August 7, 2009 – A group of farmers from the Foam Lake, Sask., area had an idea more than 15 years ago, to turn their canola into bio-diesel. Through a persistent and dedicated approach, they've now become the first company to produce the bio-friendly fuel on a commercial scale.

Milligan Biotech has officially opened a 10 million-litre bio-diesel plant at Foam Lake.

"The game plan from the beginning was do it right or don't do it at all," recalled company founder and Milligan Biotech executive manager Zenneth Faye.

"We wanted to have bio-diesel production in Foam Lake and we have it here today."

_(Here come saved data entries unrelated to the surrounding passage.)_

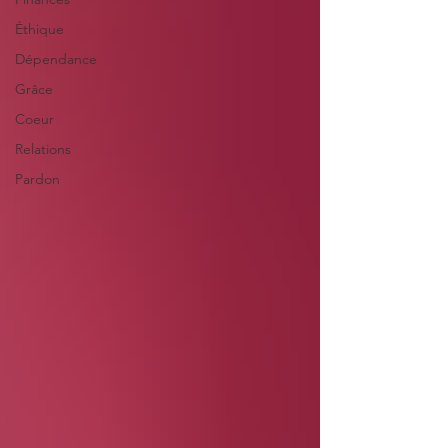
Éthique
Dépendance
Grâce
Coeur
Relations
Pardon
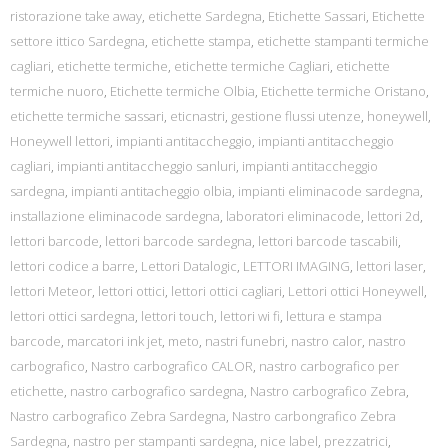
ristorazione take away
,
etichette Sardegna
,
Etichette Sassari
,
Etichette
settore ittico Sardegna
,
etichette stampa
,
etichette stampanti termiche
cagliari
,
etichette termiche
,
etichette termiche Cagliari
,
etichette
termiche nuoro
,
Etichette termiche Olbia
,
Etichette termiche Oristano
,
etichette termiche sassari
,
eticnastri
,
gestione flussi utenze
,
honeywell
,
Honeywell lettori
,
impianti antitaccheggio
,
impianti antitaccheggio
cagliari
,
impianti antitaccheggio sanluri
,
impianti antitaccheggio
sardegna
,
impianti antitacheggio olbia
,
impianti eliminacode sardegna
,
installazione eliminacode sardegna
,
laboratori eliminacode
,
lettori 2d
,
lettori barcode
,
lettori barcode sardegna
,
lettori barcode tascabili
,
lettori codice a barre
,
Lettori Datalogic
,
LETTORI IMAGING
,
lettori laser
,
lettori Meteor
,
lettori ottici
,
lettori ottici cagliari
,
Lettori ottici Honeywell
,
lettori ottici sardegna
,
lettori touch
,
lettori wi fi
,
lettura e stampa
barcode
,
marcatori ink jet
,
meto
,
nastri funebri
,
nastro calor
,
nastro
carbografico
,
Nastro carbografico CALOR
,
nastro carbografico per
etichette
,
nastro carbografico sardegna
,
Nastro carbografico Zebra
,
Nastro carbografico Zebra Sardegna
,
Nastro carbongrafico Zebra
Sardegna
,
nastro per stampanti sardegna
,
nice label
,
prezzatrici
,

Throughout the development of the business, Milligan Biotech has focused on producing the highest quality canola-based bio-diesel possible. They've worked with Agriculture and Agri-Food Canada, University of Saskatchewan, the Alberta Renewable Diesel Demonstration project and many others to test and verify the effectiveness of their product.

"We use non-food grade canola, that is canola not suitable for the food industry," explains Faye, adding that normally, eight to 10 percent of the Prairie canola crop can't be used for food purposes because of green-seed problems or because it heated while in storage.

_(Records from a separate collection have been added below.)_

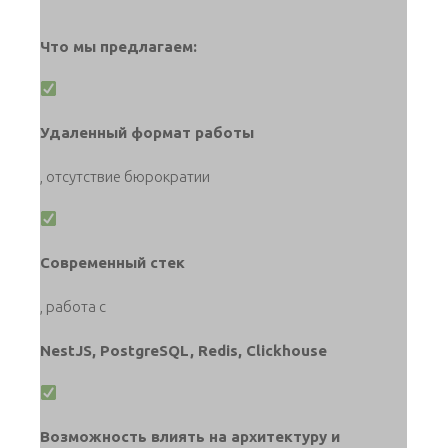
Что мы предлагаем:
Удаленный формат работы
, отсутствие бюрократии
Современный стек
, работа с
NestJS, PostgreSQL, Redis, Clickhouse
Возможность влиять на архитектуру и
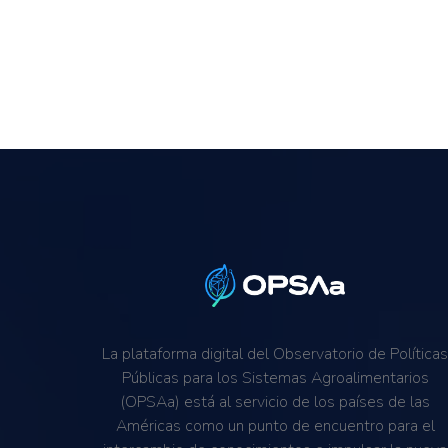
La plataforma digital del Observatorio de Política
Públicas para los Sistemas Agroalimentarios
(OPSAa) está al servicio de los países de las
Américas como un punto de encuentro para el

The Government of Canada, through Sustainable Development Technology Canada (SDTC), has committed $7 million to help the company take its bio-diesel process from a demonstration facility to a commercial operation. The SDTC is an arms-length foundation that provides bridge funding to businesses. A key focus is support for projects that establish first-of-a-kind, large-scale facilities for the production of next generation renewable fuels.

"The contribution by SDTC will allow us to continue with our goal for made-in-Canada Technology in the fast growing bio-diesel industry. Our value added model assists producers with marketing opportunities while bringing much needed revitalization to rural communities," says Faye.

The goal is to grow the operation in Foam Lake as demand for the bio-friendly fuel expands in Canada. The ultimate goal is to have a 150 million litre bio-diesel production plant, plus a network of similar facilities across Western Canada.

Many provinces are implementing mandates for their diesel fuel to contain certain amounts of bio-diesel, and the federal government has a bio-diesel mandate that is to take effect in 2012. Milligan Biotech sees expansion occurring in both Foam Lake and across the Prairies.

"Once the oil companies start using bio-diesel in their diesel fuel blends, demand will be there for the bio-diesel. We've situated ourselves to be first at the gate and when that time comes we will have to expand our operations here," says Glen Helgason, chairman of Milligan Biotech.

To get the company to this point, more than $15 million dollars have been invested already, with 28 new jobs being created in the town of Foam Lake. Milligan Biotech also offers a range of other products including a penetrating oil, diesel fuel conditioner and road dust suppressant.